West Texas Intermediate as an Oil Market Benchmark

The significance of a benchmark in the oil market is that benchmarks act as a reference price for purchasers and dealers of crude oil. Oil benchmarks are habitually quoted in the media as the price of oil. However Brent crude and WTI crude are the most well known benchmarks, their prices are frequently differentiated. The difference in price among Brent and WTI is called the Brent-WTI spread.

WTI isn't the most ordinarily utilized benchmark globally, that honor goes to Brent, where 66% of oil contracts globally use Brent as a benchmark. Both, be that as it may, are viewed as great oils and are in this manner the two most important oil benchmarks in the world. As referenced, WTI has a sulfur content somewhere in the range of 0.24% and 0.34%, while Brent has a sulfur content between 0.35% to 0.40%. The lower the sulfur content of an oil, the simpler it is to refine, making it more alluring. A sulfur content below 0.5% is viewed as sweet. WTI is great for fuel while Brent is great for diesel.

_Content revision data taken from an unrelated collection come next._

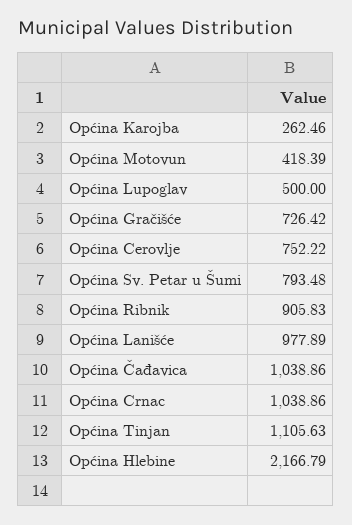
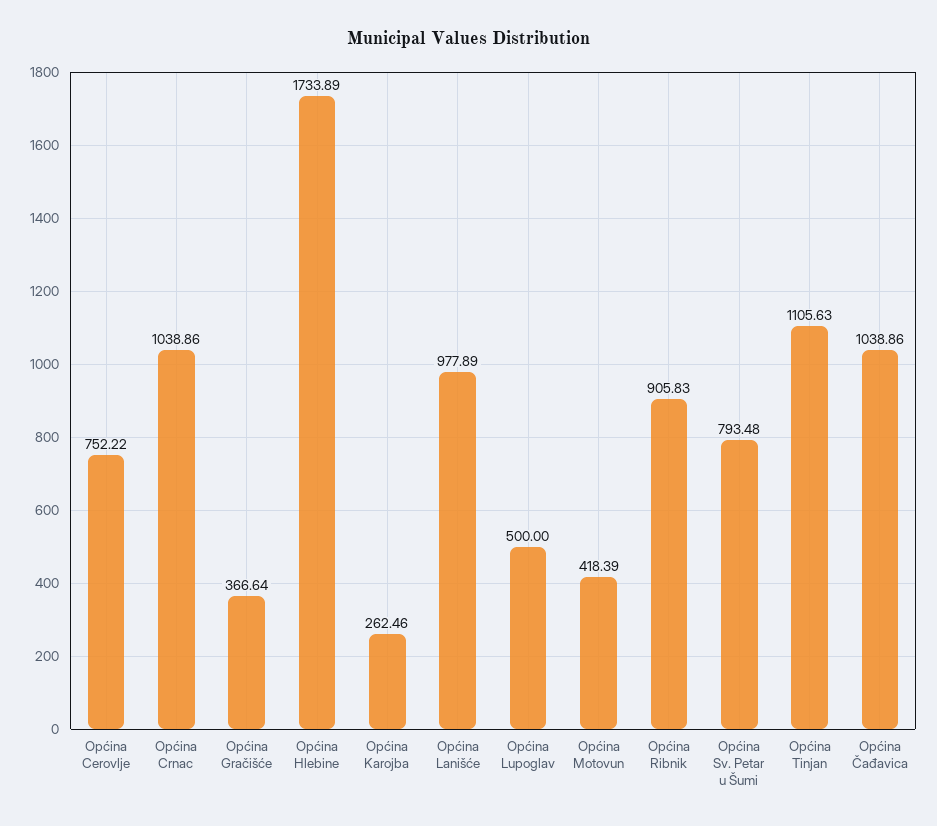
Općina Gračišće: 726.42 -> 366.64
Općina Hlebine: 2166.79 -> 1733.89

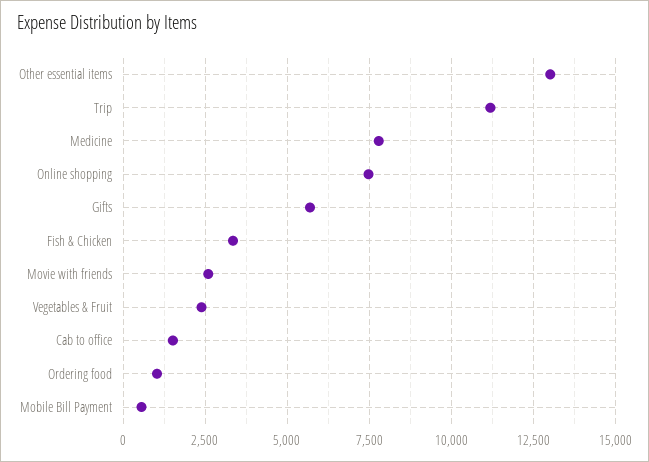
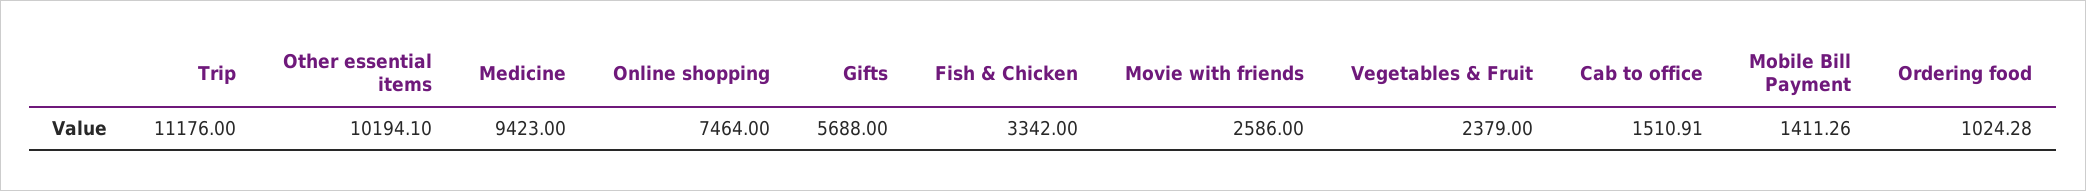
Other essential items: 13000 -> 10194.1
Medicine: 7750 -> 9423
Mobile Bill Payment: 500 -> 1411.26

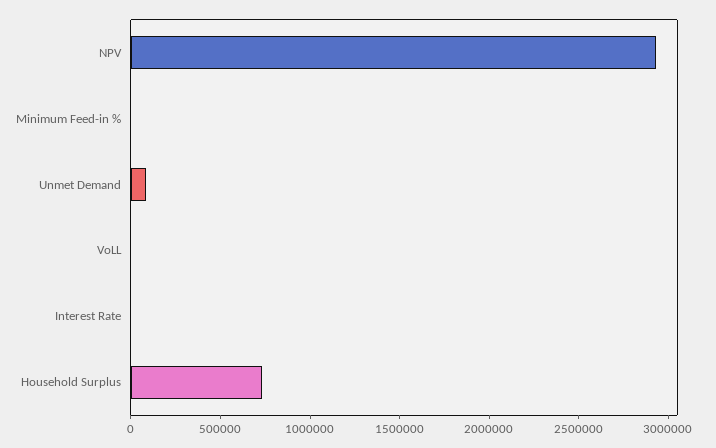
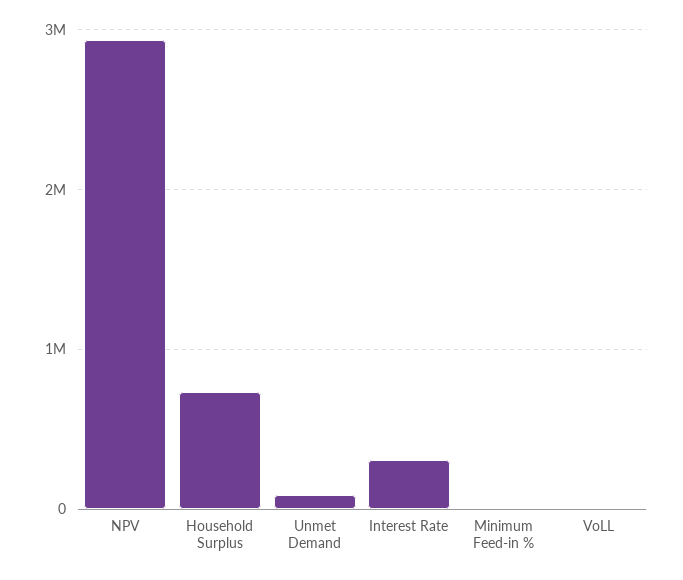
Interest Rate: 0 -> 300000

Hypothetically, WTI crude ought to trade at a premium to Brent crude, given the quality, however this isn't generally the case. While the two crude oil assortments can trade at comparative price points, every one has its own unique supply and demand market, and in this manner its price mirrors its individual market fundamentals.

Since the shale boom in the U.S., which brought about a production increase of WTI, the price of WTI has gone down and normally trades at a discount to Brent. Moreover, shipping WTI overseas to Brent crude's market could include some significant pitfalls that would make WTI unfit to rival Brent crude in terms of pricing.

Features

  • West Texas Intermediate (WTI) is a light, sweet crude oil that fills in as one of the super global oil benchmarks.
  • It is obtained principally from inland Texas and is perhaps of the highest quality oil in the world, which is not difficult to refine.
  • WTI is frequently compared to Brent crude, which is an oil benchmark for 66% of the world's oil contracts in view of oil extricated in the North Sea.
  • WTI is the underlying commodity for the NYMEX's oil futures contract.